GSA Annual Meeting in Phoenix, Arizona, USA - 2019

Paper No. 236-1
Presentation Time: 8:00 AM


LYONS, Timothy W. and DIAMOND, Charles W., Department of Earth and Planetary Sciences, University of California, Riverside, CA 92521

The long evolutionary history of life on Earth has unfolded as a cause-and-effect relationship with the changing levels of oxygen (O2) in the oceans and atmosphere. Oxygen deficiency characterized our planet’s first two billion years, yet evidence for biological O2 production and local enrichment in the surface ocean suitable for early aerobic metabolisms appears long before the first accumulations of O2 in the atmosphere. The relationship between complex life and later oxygenation is less clear, although some data suggest that atmospheric O2 remained low for another billion and a half years. This condition may have set a challenging course for complex life during its initial development and ecological expansion. The data suggest that O2 stepped up again around 800 million years ago (Ma), coincident with a time of rapid eukaryotic innovation that included eukaryophagy (protists preying on protists).

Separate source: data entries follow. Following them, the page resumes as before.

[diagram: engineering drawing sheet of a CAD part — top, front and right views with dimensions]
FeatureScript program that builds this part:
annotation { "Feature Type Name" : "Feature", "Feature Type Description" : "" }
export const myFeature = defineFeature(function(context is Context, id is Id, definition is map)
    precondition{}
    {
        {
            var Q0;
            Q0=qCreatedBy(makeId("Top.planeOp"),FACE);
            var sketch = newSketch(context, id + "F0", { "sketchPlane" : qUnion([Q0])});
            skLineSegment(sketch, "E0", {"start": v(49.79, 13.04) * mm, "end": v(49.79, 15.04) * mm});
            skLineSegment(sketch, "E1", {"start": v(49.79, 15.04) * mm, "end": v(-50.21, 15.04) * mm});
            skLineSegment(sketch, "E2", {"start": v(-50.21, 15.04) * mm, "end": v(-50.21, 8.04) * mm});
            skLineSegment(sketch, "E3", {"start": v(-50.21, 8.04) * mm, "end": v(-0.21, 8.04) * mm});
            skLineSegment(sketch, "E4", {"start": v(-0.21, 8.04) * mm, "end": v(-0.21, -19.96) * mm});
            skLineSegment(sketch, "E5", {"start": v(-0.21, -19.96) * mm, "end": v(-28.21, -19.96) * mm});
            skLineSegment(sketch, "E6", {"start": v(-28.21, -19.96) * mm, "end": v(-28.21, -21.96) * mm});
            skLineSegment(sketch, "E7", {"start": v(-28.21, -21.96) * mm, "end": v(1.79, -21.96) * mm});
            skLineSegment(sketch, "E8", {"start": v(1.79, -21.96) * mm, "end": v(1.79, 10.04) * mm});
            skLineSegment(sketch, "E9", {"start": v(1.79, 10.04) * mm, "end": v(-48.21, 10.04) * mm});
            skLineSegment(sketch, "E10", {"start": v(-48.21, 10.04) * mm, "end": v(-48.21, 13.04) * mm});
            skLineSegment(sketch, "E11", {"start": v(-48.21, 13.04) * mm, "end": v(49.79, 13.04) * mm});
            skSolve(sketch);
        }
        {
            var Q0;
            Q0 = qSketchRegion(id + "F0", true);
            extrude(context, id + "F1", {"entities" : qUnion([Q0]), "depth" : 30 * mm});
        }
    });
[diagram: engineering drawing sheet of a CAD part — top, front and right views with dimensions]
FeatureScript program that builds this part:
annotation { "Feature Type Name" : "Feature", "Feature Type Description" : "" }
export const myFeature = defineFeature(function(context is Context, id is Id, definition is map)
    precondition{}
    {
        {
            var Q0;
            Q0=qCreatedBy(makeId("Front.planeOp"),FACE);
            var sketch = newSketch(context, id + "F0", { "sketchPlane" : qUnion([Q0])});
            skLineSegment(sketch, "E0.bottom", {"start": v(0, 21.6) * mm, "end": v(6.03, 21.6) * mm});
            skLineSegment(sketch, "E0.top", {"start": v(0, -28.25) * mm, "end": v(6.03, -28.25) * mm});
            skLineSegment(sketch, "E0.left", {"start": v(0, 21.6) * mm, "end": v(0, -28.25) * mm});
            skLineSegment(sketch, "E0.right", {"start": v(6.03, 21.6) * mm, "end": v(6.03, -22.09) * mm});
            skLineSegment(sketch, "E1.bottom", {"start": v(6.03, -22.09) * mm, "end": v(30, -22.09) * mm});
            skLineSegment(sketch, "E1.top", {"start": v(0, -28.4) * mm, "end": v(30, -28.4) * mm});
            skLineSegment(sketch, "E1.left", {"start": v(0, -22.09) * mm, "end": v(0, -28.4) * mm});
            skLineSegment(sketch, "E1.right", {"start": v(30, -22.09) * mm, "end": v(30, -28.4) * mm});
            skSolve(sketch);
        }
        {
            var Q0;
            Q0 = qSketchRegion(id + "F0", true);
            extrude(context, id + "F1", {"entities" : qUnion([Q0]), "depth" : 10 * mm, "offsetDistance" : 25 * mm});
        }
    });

Multiple geochemical and paleontological records point to a major biogeochemical transition at that time, but whether and how rising biospheric O2 triggered innovation in eukaryotic ecology, including the emergence of animals, is a matter of spirited debate. This talk will focus on the transition from the boring billion to a likely more oxygenated world around 800 Ma. We will emphasize diverse geochemical and paleontological records of concurrent biological and environmental change. This comparison reveals temporal and perhaps mechanistic relationships between dynamic biospheric oxygenation and coevolving life, including the early rise of animals.